EXERCISE GOAL:
Copy the data verbatim and leave out every picture.

AVAILABLE DATA:
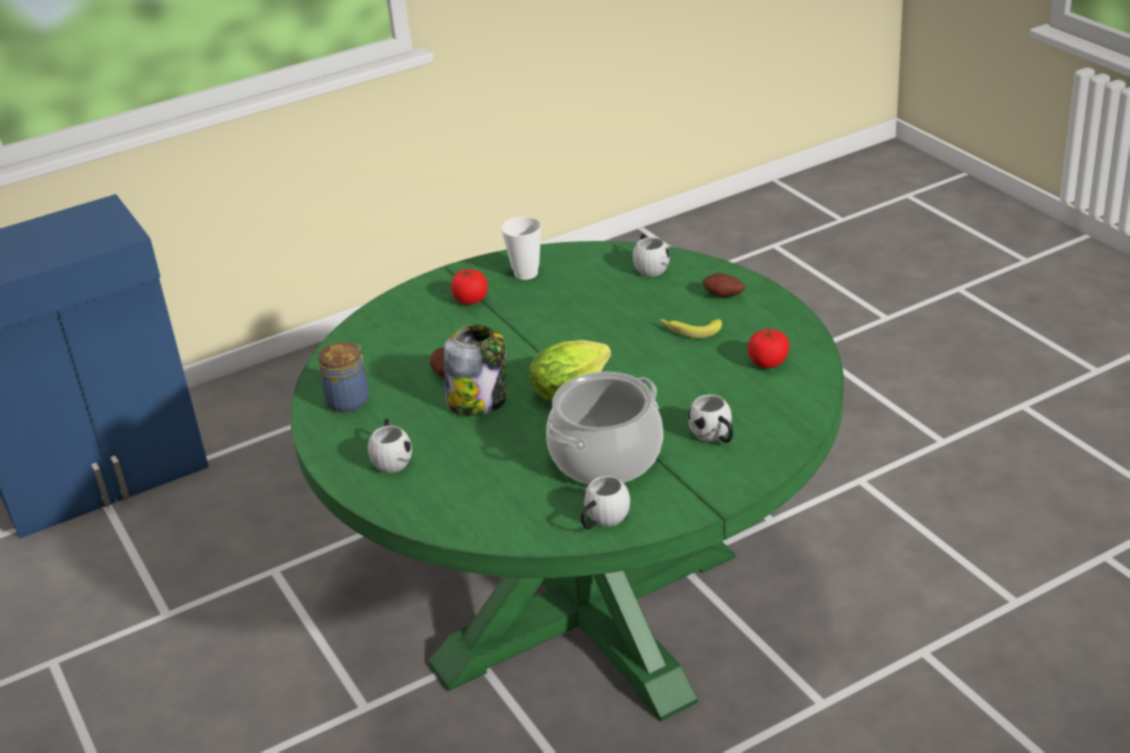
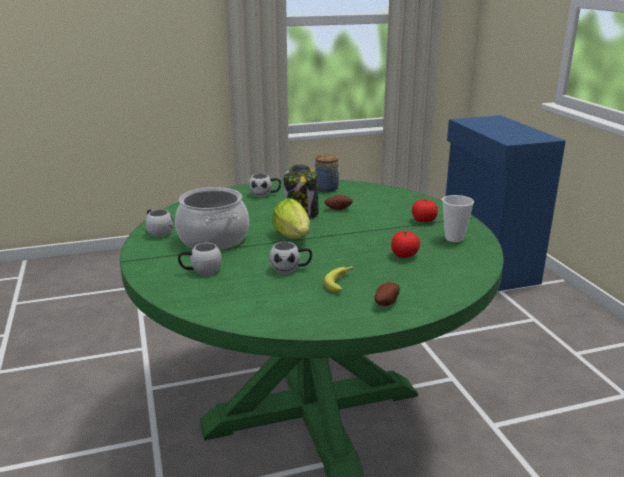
camera: 100 degrees right, 10 degrees down
(649, 266) = (449, 280): white mug -> white mug (291, 269)
(768, 362) = (273, 304): tomato -> tomato (404, 255)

RESULT FOR THIS EXERCISE:
camera: 100 degrees right, 10 degrees down
(649, 266) = (449, 280): white mug -> white mug (291, 269)
(768, 362) = (273, 304): tomato -> tomato (404, 255)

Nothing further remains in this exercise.